What this task involves » Search the data for the word "down" and copy out every line that has it.

------ Information shown

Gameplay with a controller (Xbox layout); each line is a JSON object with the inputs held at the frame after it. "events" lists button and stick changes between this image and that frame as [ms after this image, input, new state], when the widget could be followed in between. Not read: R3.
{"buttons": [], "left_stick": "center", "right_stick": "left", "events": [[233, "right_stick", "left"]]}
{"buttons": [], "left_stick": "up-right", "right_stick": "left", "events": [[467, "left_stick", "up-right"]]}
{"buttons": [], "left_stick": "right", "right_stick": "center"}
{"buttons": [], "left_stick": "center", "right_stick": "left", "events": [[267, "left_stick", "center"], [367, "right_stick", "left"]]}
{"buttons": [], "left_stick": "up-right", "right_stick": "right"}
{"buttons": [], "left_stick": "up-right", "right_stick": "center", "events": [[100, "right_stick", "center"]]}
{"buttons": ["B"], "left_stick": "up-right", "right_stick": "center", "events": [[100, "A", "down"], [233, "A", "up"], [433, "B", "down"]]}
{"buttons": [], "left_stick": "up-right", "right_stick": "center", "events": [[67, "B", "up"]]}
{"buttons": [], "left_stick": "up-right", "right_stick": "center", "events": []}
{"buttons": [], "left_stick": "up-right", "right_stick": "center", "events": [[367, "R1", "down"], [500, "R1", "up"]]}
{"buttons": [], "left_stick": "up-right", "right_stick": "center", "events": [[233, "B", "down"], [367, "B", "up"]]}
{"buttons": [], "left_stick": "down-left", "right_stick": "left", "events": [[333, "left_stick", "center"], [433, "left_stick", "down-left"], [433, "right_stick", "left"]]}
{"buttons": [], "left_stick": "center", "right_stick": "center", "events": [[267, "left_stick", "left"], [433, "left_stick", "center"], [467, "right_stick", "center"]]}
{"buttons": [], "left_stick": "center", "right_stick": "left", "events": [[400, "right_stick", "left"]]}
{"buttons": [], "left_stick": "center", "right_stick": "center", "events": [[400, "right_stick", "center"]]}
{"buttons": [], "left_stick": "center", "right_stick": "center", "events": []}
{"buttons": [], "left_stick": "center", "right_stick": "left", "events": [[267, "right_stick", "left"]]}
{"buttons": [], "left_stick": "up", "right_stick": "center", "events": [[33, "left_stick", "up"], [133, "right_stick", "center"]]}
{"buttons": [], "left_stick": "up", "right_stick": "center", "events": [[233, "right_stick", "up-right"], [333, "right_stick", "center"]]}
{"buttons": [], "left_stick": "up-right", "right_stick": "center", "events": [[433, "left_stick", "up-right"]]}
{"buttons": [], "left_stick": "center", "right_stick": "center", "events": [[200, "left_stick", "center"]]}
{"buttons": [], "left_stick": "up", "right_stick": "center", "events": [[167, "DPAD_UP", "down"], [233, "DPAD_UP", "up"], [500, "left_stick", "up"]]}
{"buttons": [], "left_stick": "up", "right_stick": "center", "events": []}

------------

Task response »
{"buttons": ["B"], "left_stick": "up-right", "right_stick": "center", "events": [[100, "A", "down"], [233, "A", "up"], [433, "B", "down"]]}
{"buttons": [], "left_stick": "up-right", "right_stick": "center", "events": [[367, "R1", "down"], [500, "R1", "up"]]}
{"buttons": [], "left_stick": "up-right", "right_stick": "center", "events": [[233, "B", "down"], [367, "B", "up"]]}
{"buttons": [], "left_stick": "down-left", "right_stick": "left", "events": [[333, "left_stick", "center"], [433, "left_stick", "down-left"], [433, "right_stick", "left"]]}
{"buttons": [], "left_stick": "up", "right_stick": "center", "events": [[167, "DPAD_UP", "down"], [233, "DPAD_UP", "up"], [500, "left_stick", "up"]]}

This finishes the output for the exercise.